It’s not personal. Really. All those red hearts, candy sentiments and images of perfect love are not meant to push you into more grief. They are world symbols evolved from traditions, stories, and religious celebrations into the romanticized Hallmark and bejeweled occasion we recognize today. Valentine’s Day has become an easy reason to openly and directly show love, beginning with traditions shared with our youngest children, parent to child and friend to friend.
“The day was first associated with romantic love in the circle of Geoffrey Chaucer in the High Middle Ages, when the tradition of courtly love flourished. In 18th-century England, it evolved into an occasion in which lovers expressed their love for each other by presenting flowers, offering confectionery, and sending greeting cards (known as “valentines”).

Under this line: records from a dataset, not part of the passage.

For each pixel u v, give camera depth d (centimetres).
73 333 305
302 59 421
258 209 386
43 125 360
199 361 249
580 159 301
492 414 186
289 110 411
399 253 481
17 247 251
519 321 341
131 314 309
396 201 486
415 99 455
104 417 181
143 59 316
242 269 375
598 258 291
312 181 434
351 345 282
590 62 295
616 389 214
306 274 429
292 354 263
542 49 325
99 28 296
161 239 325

In Europe, Saint Valentine’s Keys are given to lovers ‘as a romantic symbol and an invitation to unlock the giver’s heart’, as well as to children, in order to ward off Saint Valentine’s Malady. Valentine’s Day symbols that are used today include the heart-shaped outline, doves, and the figure of the winged Cupid. Since the 19th century, handwritten valentines have given way to mass-produced greeting cards.” ~Wikipedia
Once again, the lesson is always love! Your response – grief is a response to loss – when placed in perspective can be your steps for healing your aching heart. It is true we can never experience love again in the same way as we did with, by and for the one we miss. There is no one else like your loved one, and this is the point for you to acknowledge, celebrate, and embrace openly. There is no replacement. If you consider your heart and feelings as expansive, rather than finite, you will find there is room for addition of love, even while holding space for your loss.

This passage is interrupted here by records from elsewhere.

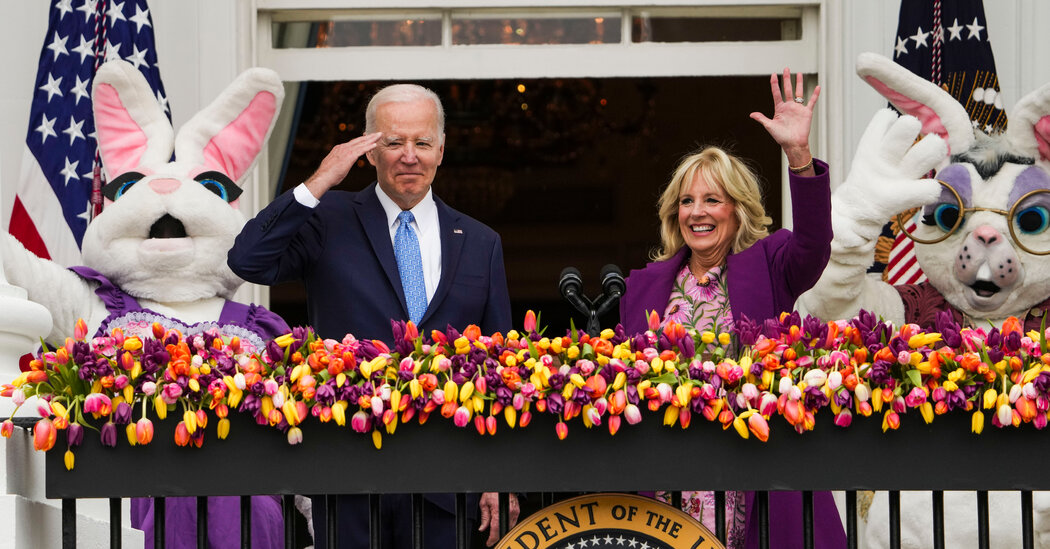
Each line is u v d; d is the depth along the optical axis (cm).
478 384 858
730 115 2806
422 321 1141
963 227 1421
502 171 3016
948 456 866
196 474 858
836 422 862
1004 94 1739
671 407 860
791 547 1086
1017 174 1416
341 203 1177
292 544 882
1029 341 875
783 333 897
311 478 860
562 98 2928
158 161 1433
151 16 1734
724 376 862
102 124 1459
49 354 868
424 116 1165
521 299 3061
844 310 1390
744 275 1146
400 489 860
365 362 866
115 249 1355
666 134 2914
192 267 1358
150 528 1208
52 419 845
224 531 1209
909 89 1461
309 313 1159
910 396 855
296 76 1850
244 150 1487
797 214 1109
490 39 1864
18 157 1705
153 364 855
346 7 1841
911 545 1354
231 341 894
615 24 1864
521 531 869
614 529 870
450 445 863
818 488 864
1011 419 852
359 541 1093
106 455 855
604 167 2998
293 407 850
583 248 3039
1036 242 1403
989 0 1748
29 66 1719
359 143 1101
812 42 1841
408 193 1164
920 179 1371
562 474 862
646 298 1180
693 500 1112
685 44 1855
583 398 852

Universally, some of an individual’s pain of grief arises from the relationship: the exchanges, the intimacy, the innocence, the ongoing connection between two people. Not only the partner kind of love but also a parent’s love, a child’s being loved, a friendship love, even unconditional pet love. Love that comes from our stories of a past and desire for living out a future together.
We attach a great deal of emotion to the show of love, of course, and Valentine’s Day can become a calendar reminder of one more “what’s missing” along your grief journey. To gain clarity, ask yourself: What has this day meant in terms of your relationship? Was love lavished onto you on this day? Did you use this day to prepare and share your love in special ways? How was love expressed traditionally with this person? Did the date live up to your expectations? (It isn’t always roses!)
Like other holidays and your own unique grief dates, the world tends to keep revolving and doing in its thing while you are forced to stand still without, wondering about the unfairness, seeking to find solace in emptiness. All around are symbols of whole and filled hearts, the stark reminder that yours is not. It seems like everyone else is happy and in love or embraced with love or able to give from an abundance of love. Chances are strong this image is more a commercial story we tell ourselves as a way to validate personal suffering, since we know there are many others silently feeling their loss among the paper hearts, too.
You are still loveable and you can still express your love! Even if you don’t have a lot of energy toward this fact, just the acknowledgement is important. If need be, give yourself permission to continue to love, perhaps just differently. If you even want to wallow or get angry for a while that’s OK too. Release all the emotions of loss, because even though it’s the month of love, Navigating Grief is always personal.
Valentine’s Day is personal to me.
Three years. Since 2012, I count every Valentine’s Day with (at least) two pictures burned in my mind:
- The first memory is of my 1984 journal entry when I wrote out the menu for a lovingly created home cooked meal of steak and shrimp scampi for our first married Valentine’s Day. (Yum!) I saw it as a significant date of beginnings for our chosen future together. It was also a nod to one of our earliest dates.
- The second memory is the last night I spent with my husband Dave before his death on February 15 in the wee hour of the morning. I held his hand as I slept lightly at the end of the bed sideways. I noted from my journal in 2012, “The next day, Tuesday February 14, was the true beginning of his end.” You can read The Last Dance here. (Warning, this is my story of our last day.)
But I want you to know that Yes, now I am happy. Today my grief is really loss and not so much mourning or huge tsunamis. I am not in anxiety of the anniversary date. I will let it unfold. I am loved and loveable. I am at peace. My heart is more filled, not less. I remember my love for him with tears and laughter. I am grateful for all we had and for what remains to be seen. I am so glad I write out all my reflections so I can see the path I have traveled and the one ahead.
Yet I am a bit PO’ed for his Valentine’s Day timing as much as I am oddly honored by it. I’m not so happy, because I have chosen this time for a personal travel outing and an adventure “in memory of”. As I plan, I find hotels are expensive and cater to all those romantic, idealized couples still difficult to relate to right now. But I am happy for the date because it somehow seems like it was a day for us, and he is probably secretly glad that no one else could ever have this date with me without me thinking of him! Ha-ha. C’est la vie.
February is known as the month of love. Fill your heart with your love stories for healing. As this Valentine to you opened, “This is a day to write smiles, kindness, empathy and hope on the walls of life.”